Example code for creating a Kubernetes cluster in AWS with the help of the kubeadm provider.

Pre-requisites

  • Some valid credentials (key and secret) for accessing AWS.

  • kubectl

    A local kubectl executable.

Contents

Machine access

Depending on the distro used (see the variable var.ami_distro), instances have the default user. For Ubuntu it will be the ubuntu user, while fedora for the Fedora distro.

All nodes should be accessible by jumping through a bastion host with something like:

$ ssh -J ubuntu@<BASTION-IP> ubuntu@<NODE-IP>

where these IP addresses can be obtained after applying with terraform output.

The private/public keys used for accessing all the instances (as well as the bastion host) can be customizable with var.private_key, being the default value ~/.ssh/id_rsa/~/.ssh/id_rsa.pub.

Usage

Deployment configuration can be done with a variables file as well as with environment variables.

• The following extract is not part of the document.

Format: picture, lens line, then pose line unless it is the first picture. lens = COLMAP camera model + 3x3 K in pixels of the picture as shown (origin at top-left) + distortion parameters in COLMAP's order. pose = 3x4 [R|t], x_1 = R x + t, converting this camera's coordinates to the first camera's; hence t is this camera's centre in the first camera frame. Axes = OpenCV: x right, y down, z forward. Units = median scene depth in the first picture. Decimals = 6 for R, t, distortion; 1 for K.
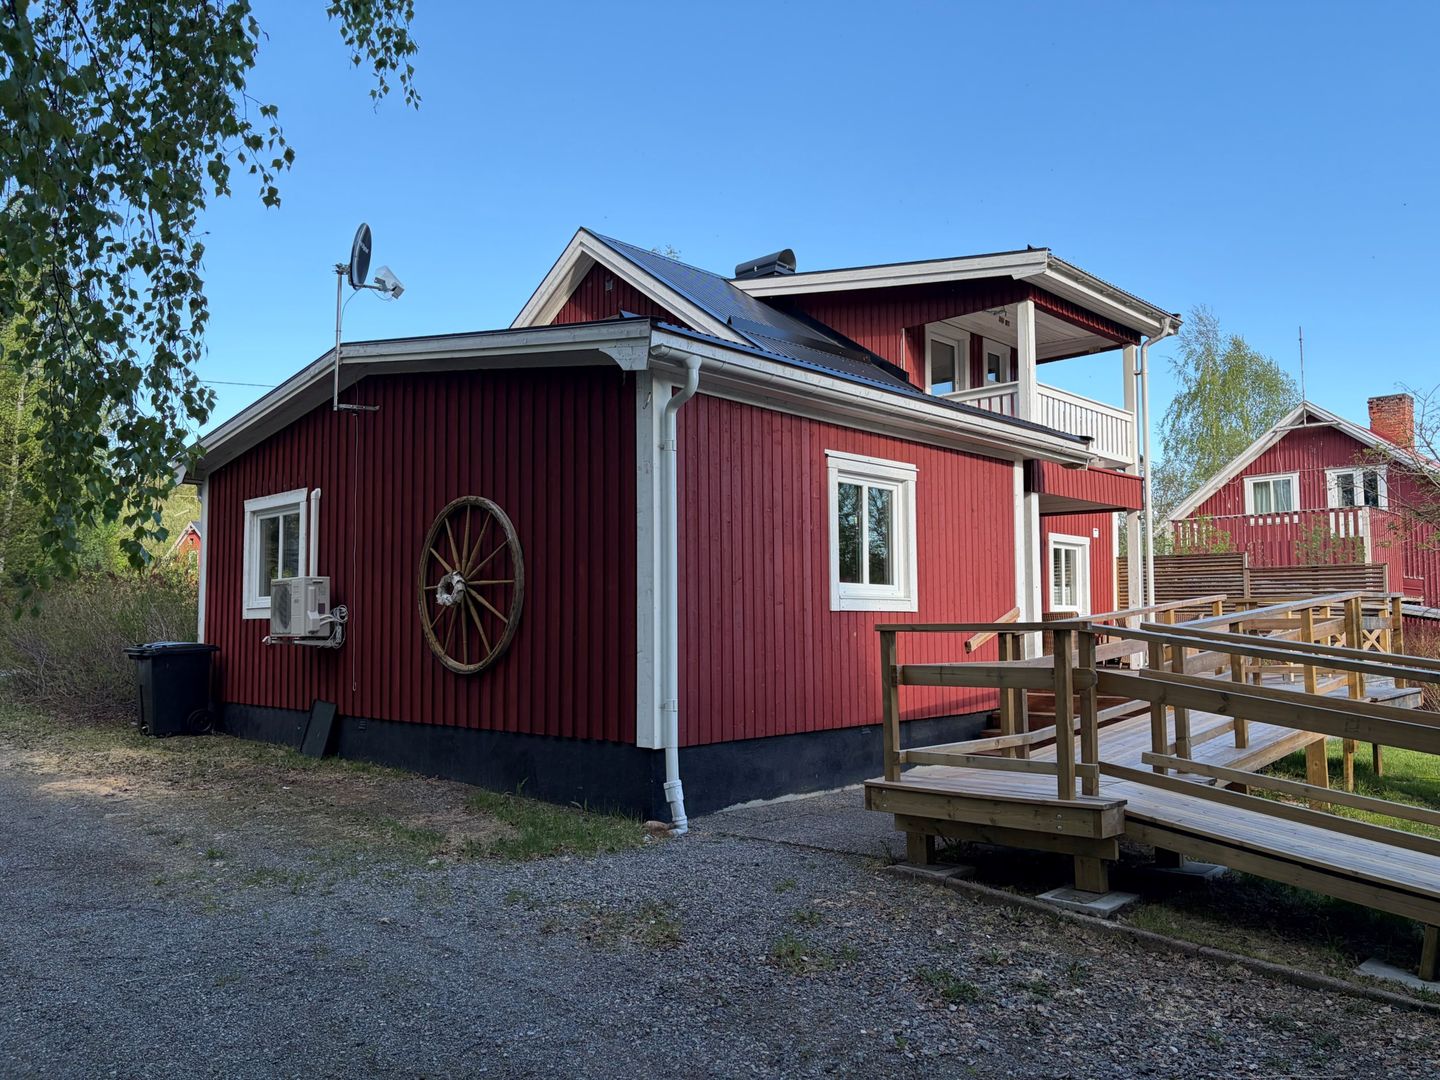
lens RADIAL K [[1093.4, 0, 724.9], [0, 1093.4, 554.1], [0, 0, 1]] dist [0.021838, -0.005067]
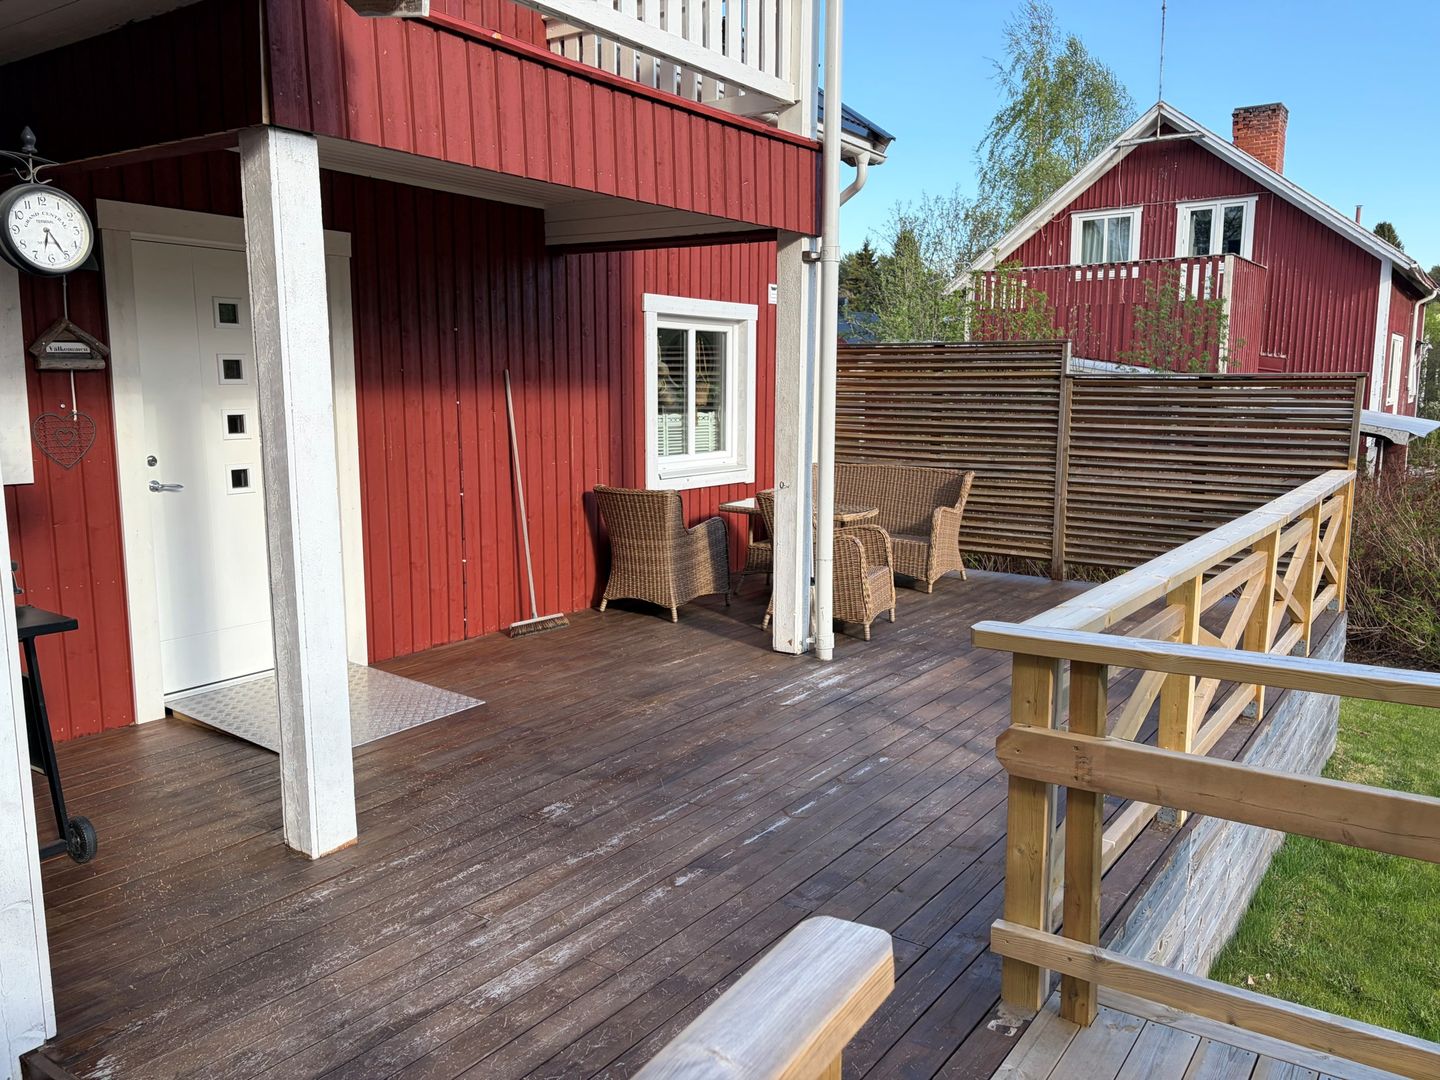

The configuration file could be something like:

stack_name = "my-k8s"
ami_distro = "ubuntu"
authorized_keys = [
  "ssh-rsa AAAAB3NzaC1yc2E...",
]
aws_region = "eu-central-1"
aws_az = "eu-central-1a"
aws_access_key = "AKIAZKQ2..."
aws_secret_key = "ORdkX3vw..."

or you could provide these values in environmenta variables when launching terraform:

$ TF_VAR_stack_name="my-k8s" \
  TF_VAR_aws_access_key="AKIAZKQ2..." \
  TF_VAR_aws_secret_key="ORdkX3vw..." \
  terraform apply -auto-approve

You could be intersested in customizing some variables like:

  • stack_name: identifier to make all your resources unique and avoid clashes with other users of this Terraform project.
  • authorized_keys: a list of ssh public key to populate in the machines, used for accessing all the nodes. The private key must have been added to the ssh agent and the agenet must be running.
  • ami_distro: the Linux distro to use, currently ubuntu or fedora.
  • aws_region: name of the region to be used.
  • aws_az: the AWS Availability Zone
  • vpc_cidr, vpc_cidr_public, vpc_cidr_private: the subnet CIDRs for the VPC and the public and private subnets.
  • master_size and worker_size: the VM size for the masters and workers.

Topology

The cluster will be made by these machines:

  • a Load Balancer that redirects requests to the masters.
  • a bastion host, used for accessing the machines though ssh, with a public IP and port 22 open.
  • var.masters master nodes (by default, two), not accessible from the outside.
  • var.workers worker nodes (by default, two), not accessible from the outside.

Some notes on the Terraform code

There are some constraints imposed by Terraform/AWS that must be taken into account when using this code as a base for your own deployments.

Cluster creation order

Firstly, the cluster creation order in AWS is not natural for using our provisioner. The problem comes when kubeadm is started in the seeder as part of the provisioning. At some point it tries to access the API server through the Load Balancer. However, the Load Balancer creation depends on the very same instance being fully created and provisioned, so there is a deadlock in the creation process.

The only solution is to do the kubeadm provisioning after the instance and the Load Balancer have been created, using a null_resource where the provisioner "kubeadm" is embeded.

Nodenames

Nodes must be registered with the private DNS names provided by AWS. This can be accomplished by using the private_dns name as the nodename in the provisioner.